Durante os treinos, o professor ensina que o limite de cada um começa, quando o do outro termina. “Ele diz que todos têm a mesma capacidade que você, portanto não desafie ninguém. O que você sabe fazer, o outro também pode”, acrescenta.

*O patrocínio

Pit contou que os apoios ao esporte em Salvador estão com déficit muito grande, “as empresas de pequeno, médio e grande porte deveriam incentivar mais os atletas, pagando as inscrições de campeonatos, patrocinando a suplementação alimentar, para que possamos lutar em outros Estados, divulgando através de nós suas empresas e o nosso trabalho, pois é o que fazemos de melhor, na verdade, seria uma troca”, completa ele.
Pit ressalta que é fundamental o apoio que o fundador da Federação Baiana de Jiu-Jitsu (FBJJ) – Ricardo Carvalho tem dado ao esporte na Bahia. “Eu admiro o que o nosso sensei maior, faz. O trabalho que ele está fazendo aqui na Bahia é muito bom, gratificante, mas, ainda é necessário mais apoio. Pequenas, médias e grandes empresas poderiam colaborar mais, para que nossos eventos fossem cada vez melhor”, disse Pit.
Ricardo Carvalho tem patrocinadores que facilitam os campeonatos Baianos acontecerem. “Isso faz com que muitas pessoas continuem treinando e lutando literalmente por mais espaço, para que o jiu-jitsu passe a ser um esporte olímpico como é com o Judô”, comenta Pit.

*Dificuldades

Existem também outras dificuldades enfrentas por Pit, a de locomoção, “os carros estacionados nas calçadas, postes sem proteção para deficientes, orelhões públicos sem proteção, buracos encobertos, grades que abrem para o lado de fora, tapas de esgotos e da embasa abertos, piquetes, enfim, muitos outros atrapalham nossa locomoção na cidade”, disse ele.

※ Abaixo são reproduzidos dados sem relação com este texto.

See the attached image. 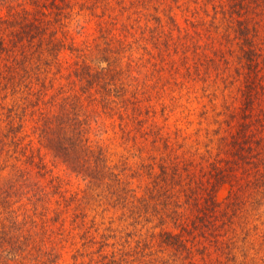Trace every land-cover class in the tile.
Masks as SVG:
<instances>
[{"label": "trees", "instance_id": "1", "mask_svg": "<svg viewBox=\"0 0 264 264\" xmlns=\"http://www.w3.org/2000/svg\"><path fill=\"white\" fill-rule=\"evenodd\" d=\"M135 1L131 0V4ZM147 1L153 0H138L137 3L147 6ZM158 1L166 4L167 0ZM171 1L178 0H169V20L172 28H177L179 15L174 14ZM50 5L59 8L60 3L58 0L48 5L39 0H0V97L3 102L13 101L8 117L0 118V176L4 181L0 188V264H58L57 245L68 238L76 241L74 230L77 229L82 232L84 246L99 244L96 253L101 257L86 264H169V247H173L174 254L181 259L195 264V244L187 234L203 235L205 230L210 233V241L216 244L214 252L224 256L223 259L216 257L217 264H242L244 261L238 259L236 241L229 236L228 228L234 227L238 215L234 199L236 184L241 178L238 171L245 173L248 186L259 183L264 186V105L260 101L264 93V0H211L213 17L207 12V5L203 7L209 20L200 17L193 22L187 15L186 21L194 26V34L200 37L202 32L212 31L208 23L217 29L223 22H230L228 27L236 39L244 79L235 132L220 137L226 155L211 161L198 178L195 173L187 172V182H182L183 167L174 163L172 178L178 177V182H174L178 186L183 183L180 189L184 201L175 198L170 202L169 159L143 163L141 169L127 173V165L121 168L120 164H110L107 148L100 139L93 138L96 131L107 127L108 119L116 122V117L121 120L120 129L125 132L130 121L138 119L129 112L128 102L137 103L139 91L148 87L164 88L161 77L155 78L153 74L152 57L143 60L145 55L137 56L129 51L132 49L130 40H116L115 33L110 36L104 33L102 55L94 65L86 58L82 63L71 61L73 56L66 55L67 50L75 54L82 47H77L68 33L51 37L48 26L43 24L46 15L53 11L49 10ZM29 6L35 9V14L31 15ZM64 13L62 17L67 16ZM41 33L45 38L50 37L45 47L44 40L39 37ZM170 35L173 38L170 39ZM170 35L169 44L174 39L173 33ZM224 35L228 38L226 30ZM185 38L184 44H178L184 48L180 70L183 68L191 75L189 83L196 76L202 79L200 75L211 66H220L215 58L219 48L210 41L208 45L214 56L207 53L195 60L188 51H197L200 45L191 32H187ZM151 39L157 49L158 42L153 41L156 37ZM34 46L35 50L38 47L42 50L41 55L31 57L27 50ZM171 49L169 45V56H172ZM148 55L155 54L148 52ZM124 59L128 60L127 67ZM170 59L173 69L177 70L175 58ZM66 77L75 85L79 83V89L64 90L57 110H43L38 106L29 110L27 105L20 104L29 95L47 89V83L54 86L57 79ZM130 81L138 85L128 98ZM62 84L60 87L64 88ZM35 85L38 88H34ZM22 90L25 95L17 96ZM131 109L138 110L135 104ZM30 125L33 136L28 131ZM109 129L107 127L106 131ZM52 160L53 164L63 163L75 178L86 183L84 190H77L70 196L71 200L66 199L69 197L66 195L69 190L64 189L67 183L64 185L63 178L54 175L53 168L49 167ZM39 177L50 178L51 194L40 188ZM224 187H229L225 205L219 199ZM55 196L64 200L52 202ZM191 198L204 199L192 202ZM93 199L107 202L111 207L119 206L123 210L122 221H130L128 225L134 226L137 234L129 232L125 246H118V241L110 244L111 235L106 233L99 235L100 240L96 239L100 227L93 232L96 222L87 220L88 213L82 206ZM75 202L79 205L73 208ZM190 205L192 210L187 213ZM139 225L142 226L138 229ZM108 231L116 230L108 228ZM108 247L112 248L105 252ZM207 247L196 250L202 254V249ZM212 254L210 252V261L206 264L214 263ZM82 255L80 248L73 258L77 260Z\"/></svg>", "mask_w": 264, "mask_h": 264}, {"label": "rangeland", "instance_id": "2", "mask_svg": "<svg viewBox=\"0 0 264 264\" xmlns=\"http://www.w3.org/2000/svg\"><path fill=\"white\" fill-rule=\"evenodd\" d=\"M39 1L48 5L52 0ZM64 1L62 3L58 0L60 3L59 8L50 5L49 10L53 11L51 14L46 15L43 24L48 26L52 34L51 37L68 33L70 37L75 39L77 47H82L80 51H75V54H71L72 52L67 50L66 55L73 56L71 61L77 62L79 60L82 63V59L86 58L88 62L94 65L102 55L101 48L103 47L104 33L107 36L115 33L116 40L119 38L130 40L132 49L129 51H133L137 56L145 55L143 60L152 57L150 66L153 74L155 78L158 75L161 77V82L165 85L164 88L148 87L143 91H139L137 94L139 98L136 99L137 103L128 102L129 112L138 119L137 121H130L125 132L120 129L121 120L116 117V122L108 119L107 127L110 128L108 131H106L107 127L102 128L100 131H96L93 138L97 141L100 139V143L107 148V157L111 162L110 164H120L121 168L127 165L125 166L127 173L141 169L143 163L153 160L159 162L164 158L169 159V202L175 200V198H182L180 187L183 186L182 182L188 181L187 172L195 173L197 178L201 176V170L206 169L211 161L226 155L220 137L223 135L230 136V132H235V122L241 105V87H243L244 78L242 77L243 68L236 51V39H234V34L228 27L230 22H223L217 29H214V26H210V23H208L212 31L202 32L201 37L194 34V26L186 21L187 15L193 22H197L200 17L209 20V15L213 17L215 14L211 0L171 1L172 6L175 8L174 14L178 13L179 15L177 16L179 23L177 28H172L169 20L171 12L169 11V0L166 1V4L158 0L147 1L145 2L147 6L139 5L138 0L133 4H131V0ZM204 5H207L209 15L204 11ZM29 10L31 15L36 13L32 7ZM63 11L65 15L67 13V16L62 17L61 13ZM224 30L227 31L228 38L224 35ZM187 32H191L194 35V40L200 45L197 51H194V49L188 51L190 56H195V60L207 53L210 57H213L214 54L208 44L210 41H214L219 48L215 58L219 60L220 64L218 68L211 66L209 71L203 72L200 75L202 79L196 76L195 80L189 83L187 82L191 75L183 68L180 70L184 48L178 45L181 42L184 44ZM172 33L174 39L169 44L167 39ZM153 36L157 39H153V41L158 42L157 49L151 41ZM39 37L44 40L43 46L45 47L50 37L45 38L44 33L39 34ZM171 38H173L172 35H170ZM116 45H118L117 42ZM169 45L172 46V56H169ZM35 49L36 46L27 50L31 53V57L41 55L42 50L39 47L37 50ZM129 51L125 54H128ZM148 52L155 55H148ZM19 56L22 57V55ZM170 58H175L177 64L174 66L178 68L177 70L173 69V62ZM12 62V67H14L15 62L13 60ZM123 64L127 67L128 60L124 59ZM133 68L135 67H128L127 69ZM73 77L74 75L71 78ZM66 78L57 79L54 86L47 83V89L29 95L25 101H20V104L27 105L29 110H33L37 106L43 110L48 108L57 110L64 90L71 92L72 87L73 90L79 89V83L75 85L70 77ZM62 83H64V88L60 87ZM137 85L138 82L133 81H130V84L127 85L129 92L126 96L128 98L137 88ZM34 88H38V85H35ZM18 93L17 96L25 95L23 90ZM46 93L48 95L44 96ZM260 101L264 105V93L261 94ZM12 103V99L3 102L0 97V118L8 117ZM134 104L138 108L136 112L131 109ZM113 113L117 116L116 111ZM29 114L32 116L31 112ZM111 122H115L114 125H110ZM30 123L32 124V122ZM32 130L33 128L30 125L28 131L31 136L34 135ZM174 163L183 167L184 173H182L184 175L179 186L175 184L178 182L176 179L178 177L172 178L175 168ZM54 164L53 160L50 161L49 167L53 168V174L63 178L64 185L67 183L64 189L69 190L66 192L69 197L66 199L71 200L70 196L73 193L86 188V183L80 178H75L63 163ZM242 172V170L238 171L241 178L236 184L237 192L236 198H234L237 202L235 206H237L238 215L235 216L234 227L228 228V234L236 241L235 251L238 254L239 261H244L242 264H264V186H260V183L252 187L248 186L245 173ZM39 180L40 188H44L46 192L51 194L53 184H50V178L39 177ZM1 185H4L2 175L0 176V188ZM172 186L174 188L170 189ZM228 190L229 187H224L220 191L219 199L223 202V205L228 201V198H226L229 193ZM173 192L176 194L174 197H172ZM55 199L60 200L62 198L55 196L52 198V202ZM203 199L191 198V201H202ZM182 201H184L183 198ZM77 205H79V202L72 203L73 208H76ZM82 206L83 210L85 208L88 213L87 220L90 222L94 219L96 222L93 232L96 227H100L97 240H100L101 234L106 233L111 235L108 238L110 244L118 241V246H121L125 244L129 232L137 234L136 230L133 229L134 226L128 225L130 221H122L123 210L119 206L111 207L107 202L95 201L94 199L89 204L85 203ZM190 210H192L191 205L187 213H190ZM194 211L197 213L196 208ZM134 223L136 224V222ZM68 226H70V223H68ZM125 226L129 228L126 229ZM141 226L139 225L138 229ZM68 228L71 229V227ZM108 228L116 231H108ZM219 231H221L220 228ZM205 232L203 235L197 236L192 235V233L187 234L195 244V264H206L207 261H210V252L213 253L211 256L213 257V264H217L216 257L223 259L224 256L214 252L216 244L212 240L210 241V233L207 230ZM74 233L77 234L76 241L68 238L63 244L57 245L58 264H73L74 262L86 264L89 261L98 260L101 257L99 253H96L99 244L84 246V240L80 237L82 232L77 229L74 230ZM114 234H116V237L113 236ZM75 243L76 245H74ZM205 246L208 247L202 249V254L196 250ZM80 248L83 255L75 260L73 256ZM111 248H106L105 252L111 250ZM175 251L173 247H169V250H167L169 252V264H190L188 261L181 259L178 254H174ZM171 254L172 257H170Z\"/></svg>", "mask_w": 264, "mask_h": 264}]
</instances>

Mas, não pontuou apenas os problemas enfrentados diariamente, deixou também uma sugestão, “que o prefeito, olhe para nossa cidade com mais carinho, para que a gente venha ter uma cidade melhor, com melhores condições de locomoção, pois com isso vamos parar de bater nosso rosto nos lugares, muitas vezes danificando a nossa face, tendo estrago maior”, termina Pit.